GIVEN INFORMATION
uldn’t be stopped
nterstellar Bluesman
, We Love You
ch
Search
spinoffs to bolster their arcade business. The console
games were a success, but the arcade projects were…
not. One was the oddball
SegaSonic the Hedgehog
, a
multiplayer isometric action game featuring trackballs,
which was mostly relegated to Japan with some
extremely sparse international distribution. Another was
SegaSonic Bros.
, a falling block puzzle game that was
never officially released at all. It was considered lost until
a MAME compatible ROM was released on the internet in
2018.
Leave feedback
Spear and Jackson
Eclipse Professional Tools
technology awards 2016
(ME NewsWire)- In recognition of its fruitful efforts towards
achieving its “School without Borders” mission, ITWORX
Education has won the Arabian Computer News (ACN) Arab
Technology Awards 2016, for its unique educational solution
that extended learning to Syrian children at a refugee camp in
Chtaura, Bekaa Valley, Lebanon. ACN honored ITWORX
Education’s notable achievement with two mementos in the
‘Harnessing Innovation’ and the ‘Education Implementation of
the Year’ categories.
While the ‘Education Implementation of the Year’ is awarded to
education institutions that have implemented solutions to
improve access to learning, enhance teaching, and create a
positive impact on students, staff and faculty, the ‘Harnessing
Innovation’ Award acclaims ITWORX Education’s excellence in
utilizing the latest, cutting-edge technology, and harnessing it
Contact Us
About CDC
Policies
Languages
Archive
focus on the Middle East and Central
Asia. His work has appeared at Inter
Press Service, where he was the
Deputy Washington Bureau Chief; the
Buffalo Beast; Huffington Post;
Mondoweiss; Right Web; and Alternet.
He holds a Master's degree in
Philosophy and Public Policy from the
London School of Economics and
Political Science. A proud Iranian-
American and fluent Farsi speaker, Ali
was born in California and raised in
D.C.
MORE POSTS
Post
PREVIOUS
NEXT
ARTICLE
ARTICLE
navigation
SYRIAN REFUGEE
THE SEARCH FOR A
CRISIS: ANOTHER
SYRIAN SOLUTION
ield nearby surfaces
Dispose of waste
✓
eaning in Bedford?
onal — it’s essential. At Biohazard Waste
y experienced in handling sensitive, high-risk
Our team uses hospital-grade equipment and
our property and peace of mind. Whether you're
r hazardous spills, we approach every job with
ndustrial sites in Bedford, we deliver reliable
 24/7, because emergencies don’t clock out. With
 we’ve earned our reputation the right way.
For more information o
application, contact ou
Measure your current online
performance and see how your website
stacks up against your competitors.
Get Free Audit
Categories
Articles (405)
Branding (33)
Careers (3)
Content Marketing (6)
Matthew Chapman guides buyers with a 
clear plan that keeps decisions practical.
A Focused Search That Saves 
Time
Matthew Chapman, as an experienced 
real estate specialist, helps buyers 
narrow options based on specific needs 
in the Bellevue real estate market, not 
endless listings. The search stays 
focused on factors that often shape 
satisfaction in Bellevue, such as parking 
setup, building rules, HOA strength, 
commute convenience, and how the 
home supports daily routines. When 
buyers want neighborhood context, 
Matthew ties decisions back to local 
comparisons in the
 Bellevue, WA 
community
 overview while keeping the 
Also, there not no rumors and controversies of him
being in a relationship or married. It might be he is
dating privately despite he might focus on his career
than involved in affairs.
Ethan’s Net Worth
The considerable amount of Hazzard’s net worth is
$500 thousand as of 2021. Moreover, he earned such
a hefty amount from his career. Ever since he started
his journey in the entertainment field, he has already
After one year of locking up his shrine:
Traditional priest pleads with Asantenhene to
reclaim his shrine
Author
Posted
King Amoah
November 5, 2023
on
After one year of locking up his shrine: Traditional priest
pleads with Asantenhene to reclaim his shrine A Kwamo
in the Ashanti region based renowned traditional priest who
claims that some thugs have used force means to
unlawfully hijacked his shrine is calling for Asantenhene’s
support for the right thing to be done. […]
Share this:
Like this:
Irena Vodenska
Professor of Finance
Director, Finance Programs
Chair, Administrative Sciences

ABOUT THIS TASK
In your answer, include only the lines above starting at the line that holds "extremely sparse international" and ending at the line that holds "Education has won", copied exactly.

FINISHED EXERCISE
extremely sparse international distribution. Another was
SegaSonic Bros.
, a falling block puzzle game that was
never officially released at all. It was considered lost until
a MAME compatible ROM was released on the internet in
2018.
Leave feedback
Spear and Jackson
Eclipse Professional Tools
technology awards 2016
(ME NewsWire)- In recognition of its fruitful efforts towards
achieving its “School without Borders” mission, ITWORX
Education has won the Arabian Computer News (ACN) Arab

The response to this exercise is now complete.